Thursday, September 24, 2009

The Zoo

One of the many reasons I liked Biology classes in college was the fact that almost everything (starting with the word Biology--study of life) had a Greek name. Taxonomy was no problem if you knew a little Greek; Ovid's Metamorphoses and Bulfinch's Mythology were surprisingly useful.

Here a bare 20 minutes from a major city, we have more animal visitors than you'd think, and the zoa and phyta (animals and plants) are a constant reminder of our cultural heritage as well as of the natural state of the land before we humans intruded.

From the bird kingdom, phoebes (for Phoebus Apollo) show up at dawn, competing with the robins (Erithacus) for the earthworms (Oligochaeta or hairless animals). The ravens (Corvus or korax, croaking) rule the roost, all black-feathered since Apollo took umbrage at one of their messages. At night, however, Athene's owl calls from the cypress trees. The trees themselves are named for Kyparissos, who accidentally killed his pet deer and was fated to weep throughout eternity.

Down in the corner, two Daphne trees, named for the maid fleeing some ancient god's advances, recall the oracle of Delphi, who reputedly chewed laurel leaves in order to enter a transcendent state. Many of the plants have descriptive names in Greek: Chrysanthe(mum) is Golden Flower; Pyrocanthus is Fire Thorn.

Though we have a renegade deer or fawn which comes in the night and eats the rosebuds, we haven't seen much of the raccoons and skunks since we stopped putting out the garbage at night. The opossums have stopped coming around, too, and it has been years since I saw a garter snake.

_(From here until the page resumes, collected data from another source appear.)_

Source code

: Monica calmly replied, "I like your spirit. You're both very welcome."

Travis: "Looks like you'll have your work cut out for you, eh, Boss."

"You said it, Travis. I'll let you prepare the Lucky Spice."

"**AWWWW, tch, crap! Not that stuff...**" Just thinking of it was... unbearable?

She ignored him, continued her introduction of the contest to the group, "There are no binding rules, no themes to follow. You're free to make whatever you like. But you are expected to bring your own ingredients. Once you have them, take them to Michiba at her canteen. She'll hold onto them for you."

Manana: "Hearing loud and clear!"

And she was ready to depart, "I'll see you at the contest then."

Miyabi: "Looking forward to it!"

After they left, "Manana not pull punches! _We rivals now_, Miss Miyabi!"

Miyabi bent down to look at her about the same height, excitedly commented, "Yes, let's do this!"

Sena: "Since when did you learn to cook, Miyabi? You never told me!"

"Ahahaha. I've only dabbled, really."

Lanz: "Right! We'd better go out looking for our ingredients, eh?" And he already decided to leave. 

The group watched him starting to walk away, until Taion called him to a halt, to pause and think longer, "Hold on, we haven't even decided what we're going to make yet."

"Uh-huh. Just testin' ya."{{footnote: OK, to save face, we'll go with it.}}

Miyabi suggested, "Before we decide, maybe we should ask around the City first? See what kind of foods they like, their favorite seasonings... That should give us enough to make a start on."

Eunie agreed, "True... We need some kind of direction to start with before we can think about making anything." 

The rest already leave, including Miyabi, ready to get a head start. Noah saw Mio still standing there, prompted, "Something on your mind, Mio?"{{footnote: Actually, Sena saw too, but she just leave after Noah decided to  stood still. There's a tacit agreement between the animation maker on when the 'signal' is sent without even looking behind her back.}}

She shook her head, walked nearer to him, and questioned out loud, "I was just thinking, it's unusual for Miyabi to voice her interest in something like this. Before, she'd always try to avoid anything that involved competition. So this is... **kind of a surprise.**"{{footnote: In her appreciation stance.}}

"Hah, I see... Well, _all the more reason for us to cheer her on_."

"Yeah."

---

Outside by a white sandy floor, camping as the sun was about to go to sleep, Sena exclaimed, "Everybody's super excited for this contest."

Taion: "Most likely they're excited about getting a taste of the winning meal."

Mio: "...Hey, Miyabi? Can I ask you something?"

The spiders (Arachnids, for the master weaver who challenged Hera, the wife of Zeus) are still on duty, of course, and gophers, slugs and snails (from the family of Mixozoa, slime animals) make gardening a challenge.

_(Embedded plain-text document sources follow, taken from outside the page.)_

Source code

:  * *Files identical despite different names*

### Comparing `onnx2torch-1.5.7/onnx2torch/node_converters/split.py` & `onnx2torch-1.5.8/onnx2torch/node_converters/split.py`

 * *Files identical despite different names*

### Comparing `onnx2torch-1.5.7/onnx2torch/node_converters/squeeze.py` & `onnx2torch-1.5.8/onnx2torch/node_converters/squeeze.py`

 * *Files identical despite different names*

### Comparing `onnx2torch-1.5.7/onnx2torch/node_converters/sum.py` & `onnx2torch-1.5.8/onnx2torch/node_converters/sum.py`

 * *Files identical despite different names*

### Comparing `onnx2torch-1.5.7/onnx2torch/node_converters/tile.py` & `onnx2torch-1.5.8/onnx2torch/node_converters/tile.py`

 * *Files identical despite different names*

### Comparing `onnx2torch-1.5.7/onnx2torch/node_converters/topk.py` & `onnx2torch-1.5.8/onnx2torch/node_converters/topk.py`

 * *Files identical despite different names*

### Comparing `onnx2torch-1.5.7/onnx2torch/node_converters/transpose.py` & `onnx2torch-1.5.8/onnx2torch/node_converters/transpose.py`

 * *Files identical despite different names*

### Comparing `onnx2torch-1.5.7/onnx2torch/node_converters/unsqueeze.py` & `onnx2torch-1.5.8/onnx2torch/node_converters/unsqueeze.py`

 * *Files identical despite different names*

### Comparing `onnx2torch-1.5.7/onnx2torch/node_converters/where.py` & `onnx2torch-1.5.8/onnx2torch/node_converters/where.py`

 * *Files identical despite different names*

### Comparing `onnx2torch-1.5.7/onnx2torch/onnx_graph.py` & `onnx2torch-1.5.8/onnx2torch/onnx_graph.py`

Two wild visitors this week stared at me through the window: A hummingbird hovered on the other side of the glass, a foot from where I was munching my sandwich. And a grey squirrel who had a long, fearless drink from the basin I keep out front, then hopped on a log and looked at me long and hard. I felt exactly as if I were on the other side of the bars at the zoo.

1 comment:

Colleen Franklin said...

One of my least favorite plants is the spiderplant, it was ruined by overplanting in the 70's, and has all but taken over the laundromat down the street, swinging from the ceiling from grubby macrame hangers. But its crowning moment in insipidity is really its botanic name....(drum roll!) chlorophytum-green plant!